In his ‘Vision Impossible!’ talk, RTS principal investigator Colin Blakemore discussed the great problem the brain faces in turning the light which falls upon the retinas into the rich and coherent visual experience we normally enjoy. Fiona Macpherson focused upon the philosophical nature of hallucinations and illusions, and in particular the waterfall illusion in which some subjects report the effect of illusory motion without any change in position—which would seem impossible. This being the Science Festival, Professor Macpherson asked members of the audience to record their experiences of the illusion via a questionnaire designed to test the accuracy of this description.


All in all, GSF 2015 offered a wonderful opportunity to present and communicate our research to a wider audience, and we were delighted with the warm and enthusiastic response received. As philosophers and scientists, we spend many hours debating the finer points of multisensory integration and the nature of experience. However, it’s important not to lose touch with the sense of fascination we all feel when encountering a visual illusion for the first time, or witness the surprise and wonder on a child’s face upon realising that what we call ‘taste’ is in fact largely derived from the sense of smell.

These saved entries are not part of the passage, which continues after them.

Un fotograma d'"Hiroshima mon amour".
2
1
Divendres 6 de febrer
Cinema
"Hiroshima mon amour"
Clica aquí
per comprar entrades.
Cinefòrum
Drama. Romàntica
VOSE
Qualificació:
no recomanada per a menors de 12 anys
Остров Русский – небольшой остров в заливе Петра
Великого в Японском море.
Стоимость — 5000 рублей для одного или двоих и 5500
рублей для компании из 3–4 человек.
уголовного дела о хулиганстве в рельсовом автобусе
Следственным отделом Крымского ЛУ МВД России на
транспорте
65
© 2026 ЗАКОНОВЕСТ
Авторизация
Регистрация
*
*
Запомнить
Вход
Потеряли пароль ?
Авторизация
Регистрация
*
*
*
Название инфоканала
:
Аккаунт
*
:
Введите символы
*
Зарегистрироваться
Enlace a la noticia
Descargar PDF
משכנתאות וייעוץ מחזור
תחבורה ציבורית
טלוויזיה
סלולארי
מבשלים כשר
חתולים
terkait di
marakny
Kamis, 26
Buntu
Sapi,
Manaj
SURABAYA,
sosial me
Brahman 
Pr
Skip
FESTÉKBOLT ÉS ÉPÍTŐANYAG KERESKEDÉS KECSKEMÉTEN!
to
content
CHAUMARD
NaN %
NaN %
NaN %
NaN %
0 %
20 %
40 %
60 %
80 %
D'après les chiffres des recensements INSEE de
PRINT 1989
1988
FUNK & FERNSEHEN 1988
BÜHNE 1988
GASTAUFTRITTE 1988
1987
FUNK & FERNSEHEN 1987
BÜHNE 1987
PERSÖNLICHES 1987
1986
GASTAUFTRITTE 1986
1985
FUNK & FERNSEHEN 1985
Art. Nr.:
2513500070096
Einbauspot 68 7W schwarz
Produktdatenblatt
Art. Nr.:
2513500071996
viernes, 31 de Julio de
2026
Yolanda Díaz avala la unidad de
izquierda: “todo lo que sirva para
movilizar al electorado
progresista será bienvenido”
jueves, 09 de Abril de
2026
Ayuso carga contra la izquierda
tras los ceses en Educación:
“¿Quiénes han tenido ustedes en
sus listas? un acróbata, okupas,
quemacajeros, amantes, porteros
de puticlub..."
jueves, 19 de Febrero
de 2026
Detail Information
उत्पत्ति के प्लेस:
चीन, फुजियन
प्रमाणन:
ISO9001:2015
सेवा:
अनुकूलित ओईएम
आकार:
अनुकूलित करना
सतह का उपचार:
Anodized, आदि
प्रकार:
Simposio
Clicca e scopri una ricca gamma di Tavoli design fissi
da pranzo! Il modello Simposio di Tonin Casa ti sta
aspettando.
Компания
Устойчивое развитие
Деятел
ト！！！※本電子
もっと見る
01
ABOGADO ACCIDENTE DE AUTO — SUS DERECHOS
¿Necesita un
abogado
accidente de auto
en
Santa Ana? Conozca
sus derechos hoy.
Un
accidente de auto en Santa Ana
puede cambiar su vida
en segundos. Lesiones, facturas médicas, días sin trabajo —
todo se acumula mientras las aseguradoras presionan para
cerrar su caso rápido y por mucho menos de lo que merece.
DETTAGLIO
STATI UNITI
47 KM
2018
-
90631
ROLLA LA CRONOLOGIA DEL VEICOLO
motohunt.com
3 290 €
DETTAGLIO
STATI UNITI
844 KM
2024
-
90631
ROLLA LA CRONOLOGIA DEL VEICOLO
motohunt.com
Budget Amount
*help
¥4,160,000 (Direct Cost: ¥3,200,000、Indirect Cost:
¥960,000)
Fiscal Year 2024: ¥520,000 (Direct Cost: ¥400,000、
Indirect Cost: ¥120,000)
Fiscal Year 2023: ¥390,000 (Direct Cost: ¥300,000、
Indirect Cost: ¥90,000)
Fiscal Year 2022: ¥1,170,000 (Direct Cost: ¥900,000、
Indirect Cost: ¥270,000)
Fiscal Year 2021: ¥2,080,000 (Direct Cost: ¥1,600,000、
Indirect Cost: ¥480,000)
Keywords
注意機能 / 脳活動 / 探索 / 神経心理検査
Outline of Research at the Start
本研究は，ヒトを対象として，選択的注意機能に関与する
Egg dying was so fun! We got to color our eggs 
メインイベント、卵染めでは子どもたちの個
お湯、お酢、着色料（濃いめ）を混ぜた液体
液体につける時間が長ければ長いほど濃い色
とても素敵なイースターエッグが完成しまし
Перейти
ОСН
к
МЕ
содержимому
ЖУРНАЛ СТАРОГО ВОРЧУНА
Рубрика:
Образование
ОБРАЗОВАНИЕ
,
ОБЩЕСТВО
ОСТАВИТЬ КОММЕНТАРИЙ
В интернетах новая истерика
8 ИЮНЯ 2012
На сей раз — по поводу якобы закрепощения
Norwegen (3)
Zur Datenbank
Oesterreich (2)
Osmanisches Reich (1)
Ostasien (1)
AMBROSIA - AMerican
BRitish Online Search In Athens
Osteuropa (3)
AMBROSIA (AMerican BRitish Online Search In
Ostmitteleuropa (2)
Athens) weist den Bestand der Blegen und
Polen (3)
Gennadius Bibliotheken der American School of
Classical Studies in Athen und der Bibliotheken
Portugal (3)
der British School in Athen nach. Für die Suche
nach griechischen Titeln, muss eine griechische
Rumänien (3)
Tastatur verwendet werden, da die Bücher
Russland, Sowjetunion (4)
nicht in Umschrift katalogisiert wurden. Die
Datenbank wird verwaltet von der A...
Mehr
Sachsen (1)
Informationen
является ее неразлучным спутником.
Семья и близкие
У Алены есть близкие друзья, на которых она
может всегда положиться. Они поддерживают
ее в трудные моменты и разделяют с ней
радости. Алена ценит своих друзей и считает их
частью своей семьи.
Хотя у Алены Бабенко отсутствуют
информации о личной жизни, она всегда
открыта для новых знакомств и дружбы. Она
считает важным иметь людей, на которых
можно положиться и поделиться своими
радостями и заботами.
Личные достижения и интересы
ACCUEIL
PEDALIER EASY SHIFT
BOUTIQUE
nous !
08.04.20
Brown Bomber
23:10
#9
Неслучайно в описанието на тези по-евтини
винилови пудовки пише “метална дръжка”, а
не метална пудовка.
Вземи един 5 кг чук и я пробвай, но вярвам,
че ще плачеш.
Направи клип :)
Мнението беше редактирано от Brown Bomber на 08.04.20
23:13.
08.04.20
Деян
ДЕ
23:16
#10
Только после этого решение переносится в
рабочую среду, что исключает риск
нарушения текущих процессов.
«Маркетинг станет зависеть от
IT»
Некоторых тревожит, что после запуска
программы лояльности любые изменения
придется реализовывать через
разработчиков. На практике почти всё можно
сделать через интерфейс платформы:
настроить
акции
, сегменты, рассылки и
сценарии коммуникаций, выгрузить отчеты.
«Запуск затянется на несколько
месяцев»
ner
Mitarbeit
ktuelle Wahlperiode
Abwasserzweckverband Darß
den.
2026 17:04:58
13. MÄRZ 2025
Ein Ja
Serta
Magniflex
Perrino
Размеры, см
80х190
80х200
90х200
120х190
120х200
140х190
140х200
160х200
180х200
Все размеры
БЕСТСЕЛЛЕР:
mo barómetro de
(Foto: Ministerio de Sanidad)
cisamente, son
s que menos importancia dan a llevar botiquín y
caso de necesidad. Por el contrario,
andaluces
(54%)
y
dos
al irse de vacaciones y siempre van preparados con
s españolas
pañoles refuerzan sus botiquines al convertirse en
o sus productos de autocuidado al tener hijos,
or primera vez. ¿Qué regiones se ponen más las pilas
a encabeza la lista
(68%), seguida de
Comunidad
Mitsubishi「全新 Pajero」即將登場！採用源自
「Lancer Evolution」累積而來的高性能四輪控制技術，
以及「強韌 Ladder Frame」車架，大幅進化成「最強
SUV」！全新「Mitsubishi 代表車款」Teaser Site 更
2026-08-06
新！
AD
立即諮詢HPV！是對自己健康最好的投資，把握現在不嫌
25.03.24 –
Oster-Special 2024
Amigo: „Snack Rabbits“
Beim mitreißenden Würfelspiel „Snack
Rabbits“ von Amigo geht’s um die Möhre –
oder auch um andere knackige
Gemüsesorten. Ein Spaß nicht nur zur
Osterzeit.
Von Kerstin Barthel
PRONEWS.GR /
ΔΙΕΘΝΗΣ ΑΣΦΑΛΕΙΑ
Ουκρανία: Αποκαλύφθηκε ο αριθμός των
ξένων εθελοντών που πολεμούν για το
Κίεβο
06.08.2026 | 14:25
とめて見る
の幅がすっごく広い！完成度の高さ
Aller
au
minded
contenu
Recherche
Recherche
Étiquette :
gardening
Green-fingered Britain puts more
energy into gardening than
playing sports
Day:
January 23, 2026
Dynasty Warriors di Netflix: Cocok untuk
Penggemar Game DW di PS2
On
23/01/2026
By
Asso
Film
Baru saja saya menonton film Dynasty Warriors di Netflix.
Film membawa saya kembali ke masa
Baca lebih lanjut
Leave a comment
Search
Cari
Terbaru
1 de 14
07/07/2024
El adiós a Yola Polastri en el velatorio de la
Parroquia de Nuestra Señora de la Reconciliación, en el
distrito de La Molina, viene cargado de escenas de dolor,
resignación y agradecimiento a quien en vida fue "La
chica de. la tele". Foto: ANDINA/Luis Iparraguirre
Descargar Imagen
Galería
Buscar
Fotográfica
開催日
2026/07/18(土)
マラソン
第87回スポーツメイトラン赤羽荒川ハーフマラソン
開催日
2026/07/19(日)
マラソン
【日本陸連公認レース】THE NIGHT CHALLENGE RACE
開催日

To that extent, perceptual experience is not only a problem to be studied by scientists and philosophers, but a shared feature of human experience through which we navigate and discover the world. Events like the Glasgow Science Festival give us an important opportunity to share what we’ve learned, stimulate people’s imaginations, and in turn raise public awareness of, and support for, the arts and humanities as part of the wider search for knowledge that enriches us all.